<<<<

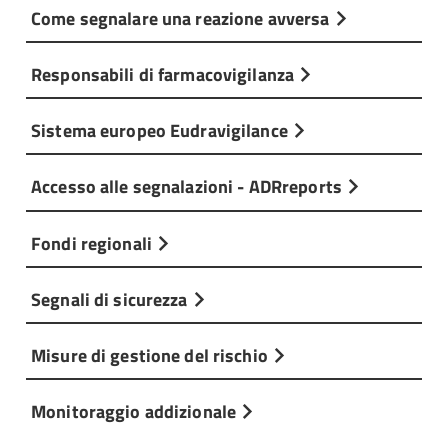
Come segnalare una reazione avversa
Responsabili di farmacovigilanza
Sistema europeo Eudravigilance
Accesso alle segnalazioni - ADRreports
Fondi regionali
Segnali di sicurezza
Misure di gestione del rischio
Monitoraggio addizionale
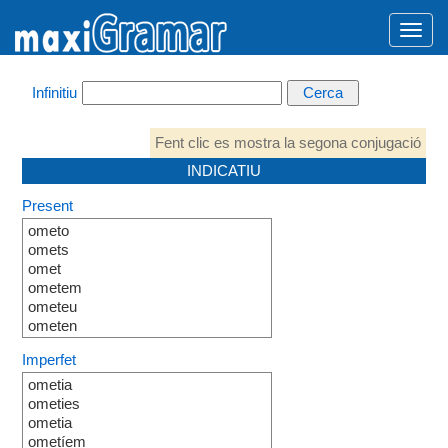
Infinitiu
Fent clic es mostra la segona conjugació
INDICATIU
Present
ometo
omets
omet
ometem
ometeu
ometen
Imperfet
ometia
ometies
ometia
ometíem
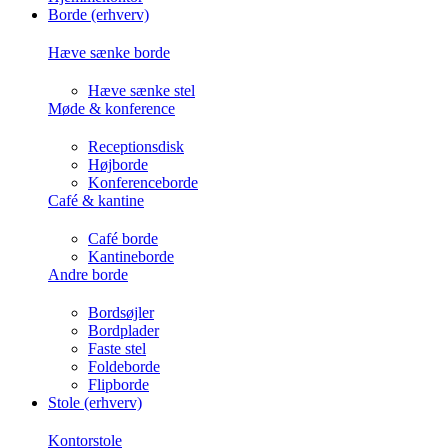
Borde (erhverv)
Hæve sænke borde
Hæve sænke stel
Møde & konference
Receptionsdisk
Højborde
Konferenceborde
Café & kantine
Café borde
Kantineborde
Andre borde
Bordsøjler
Bordplader
Faste stel
Foldeborde
Flipborde
Stole (erhverv)
Kontorstole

>>>>

▸ What you should do
In the records above, find the line with "Responsabili di farmacovigilanza" and copy from it through the last line exactly, without the pictures.

▸ Answer for this exercise
Responsabili di farmacovigilanza
Sistema europeo Eudravigilance
Accesso alle segnalazioni - ADRreports
Fondi regionali
Segnali di sicurezza
Misure di gestione del rischio
Monitoraggio addizionale
Infinitiu
Fent clic es mostra la segona conjugació
INDICATIU
Present
ometo
omets
omet
ometem
ometeu
ometen
Imperfet
ometia
ometies
ometia
ometíem
Borde (erhverv)
Hæve sænke borde
Hæve sænke stel
Møde & konference
Receptionsdisk
Højborde
Konferenceborde
Café & kantine
Café borde
Kantineborde
Andre borde
Bordsøjler
Bordplader
Faste stel
Foldeborde
Flipborde
Stole (erhverv)
Kontorstole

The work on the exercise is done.